After several years of paying her dues working 12-hour nights at recording studios in Los Angeles—doing everything from fetching coffee and pizza to cleaning studios and occasionally getting to work on recording sessions—she landed a day job as a recording engineer at a publishing company.
For Abdelnour, that job—recording, editing, and mastering audio books at HarperCollins in New York—paved the way for her to make a connection that would ultimately lead to her current post.
As it turned out, the publishing job freed up some time for Abdelnour to not only play viola in a small New York orchestra, the New Amsterdam Symphony Orchestra, and do freelance work recording Latin music for friends and local artists but also to launch a nonprofit organization dedicated to the promotion of Venezuelan music and culture.
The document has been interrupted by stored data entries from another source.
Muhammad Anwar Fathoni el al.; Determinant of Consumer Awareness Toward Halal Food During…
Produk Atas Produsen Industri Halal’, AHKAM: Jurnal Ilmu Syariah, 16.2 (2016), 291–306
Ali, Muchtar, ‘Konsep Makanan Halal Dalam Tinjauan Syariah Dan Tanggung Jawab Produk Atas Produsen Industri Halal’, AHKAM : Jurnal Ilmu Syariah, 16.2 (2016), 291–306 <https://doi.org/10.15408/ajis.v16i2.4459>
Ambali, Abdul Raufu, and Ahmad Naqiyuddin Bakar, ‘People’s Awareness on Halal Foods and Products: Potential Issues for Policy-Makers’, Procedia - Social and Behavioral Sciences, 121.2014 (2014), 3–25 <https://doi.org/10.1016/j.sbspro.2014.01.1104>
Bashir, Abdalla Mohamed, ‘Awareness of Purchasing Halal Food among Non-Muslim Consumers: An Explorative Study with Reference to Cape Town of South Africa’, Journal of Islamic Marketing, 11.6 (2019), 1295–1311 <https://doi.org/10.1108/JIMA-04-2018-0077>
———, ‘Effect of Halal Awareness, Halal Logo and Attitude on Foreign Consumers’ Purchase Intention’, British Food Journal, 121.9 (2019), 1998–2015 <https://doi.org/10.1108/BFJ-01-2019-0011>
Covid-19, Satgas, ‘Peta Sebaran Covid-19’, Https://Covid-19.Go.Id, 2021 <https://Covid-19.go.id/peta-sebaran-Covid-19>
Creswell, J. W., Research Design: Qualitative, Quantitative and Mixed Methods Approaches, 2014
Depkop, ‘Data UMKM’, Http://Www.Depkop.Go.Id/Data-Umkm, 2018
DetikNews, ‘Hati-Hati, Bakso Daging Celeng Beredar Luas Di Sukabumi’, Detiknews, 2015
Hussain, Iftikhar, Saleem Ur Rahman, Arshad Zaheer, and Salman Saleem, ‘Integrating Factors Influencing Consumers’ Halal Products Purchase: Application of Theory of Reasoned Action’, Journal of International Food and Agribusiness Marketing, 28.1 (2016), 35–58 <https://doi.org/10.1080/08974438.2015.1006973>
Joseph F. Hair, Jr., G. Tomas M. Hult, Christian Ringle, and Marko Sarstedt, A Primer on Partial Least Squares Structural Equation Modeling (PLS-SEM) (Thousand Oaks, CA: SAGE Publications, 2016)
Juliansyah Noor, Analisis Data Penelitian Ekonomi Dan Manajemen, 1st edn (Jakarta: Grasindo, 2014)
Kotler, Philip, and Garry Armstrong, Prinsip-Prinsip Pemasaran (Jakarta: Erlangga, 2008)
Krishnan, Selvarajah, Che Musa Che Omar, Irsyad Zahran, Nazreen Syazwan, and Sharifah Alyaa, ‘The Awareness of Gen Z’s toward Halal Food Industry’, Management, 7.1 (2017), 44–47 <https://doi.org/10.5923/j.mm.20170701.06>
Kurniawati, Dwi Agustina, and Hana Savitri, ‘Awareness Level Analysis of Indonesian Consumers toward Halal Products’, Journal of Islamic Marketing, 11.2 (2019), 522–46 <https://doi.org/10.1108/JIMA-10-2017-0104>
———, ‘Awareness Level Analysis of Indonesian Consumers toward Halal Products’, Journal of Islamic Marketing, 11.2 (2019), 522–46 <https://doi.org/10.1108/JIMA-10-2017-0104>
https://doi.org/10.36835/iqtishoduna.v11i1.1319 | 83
Along with five friends, Abdelnour co-founded Amigos de Venezuela en Nueva York, which brought some of Venezuela's most famous musicians to the Big Apple and helped promote and support local Venezuelan musicians living in the city. The organization's reach went beyond music, too; for example, it teamed up with New York University's Latin American and Caribbean Studies graduate program to invite Bernardo Alvarez, the ambassador of the Bolivarian Republic of Venezuela, to give a lecture.
It was the connection with Alvarez, who comes from a very musical Venezuelan state and had just funded the construction of a concert hall at the Venezuelan Embassy in Washington, D.C., that led to Abdelnour's current position. At Alvarez's request, Abdelnour wrote a proposal for a concert series at the hall. "He liked it and we put together a summer music series," she recalls, noting that she worked for a year on a freelance basis before she was offered the cultural attaché position.
Three years later, Abdelnour is still loving the job and credits her Berklee education with opening up many doors.
"The technical skills you get are great, and the MP&E background, not only knowing how to do this but what things cost," she says.
Beyond the classes she took for her major, Abdelnour is grateful for the courses that helped shape her foundational knowledge of music. "Being a cultural attaché and being a musician, you have to be cultured," she says, noting that courses focused on the history of different genres of music and art have helped her in her job. "It's important to at least have a basic knowledge of the culture and history of music and the arts."
While knowledge and skills are essential, Abdelnour can attest to the incredible network she garnered through her alma mater. Not only does she tap into these resources for programming the embassy's events, but she landed the job at HarperCollins thanks to a Berklee connection; MP&E chair Rob Jaczko told her about the opportunity, which came about when another Berklee alumna was leaving the post.
Says Abdelnour, "Berklee gives you enough skills to survive in the world. You will not starve as a musician."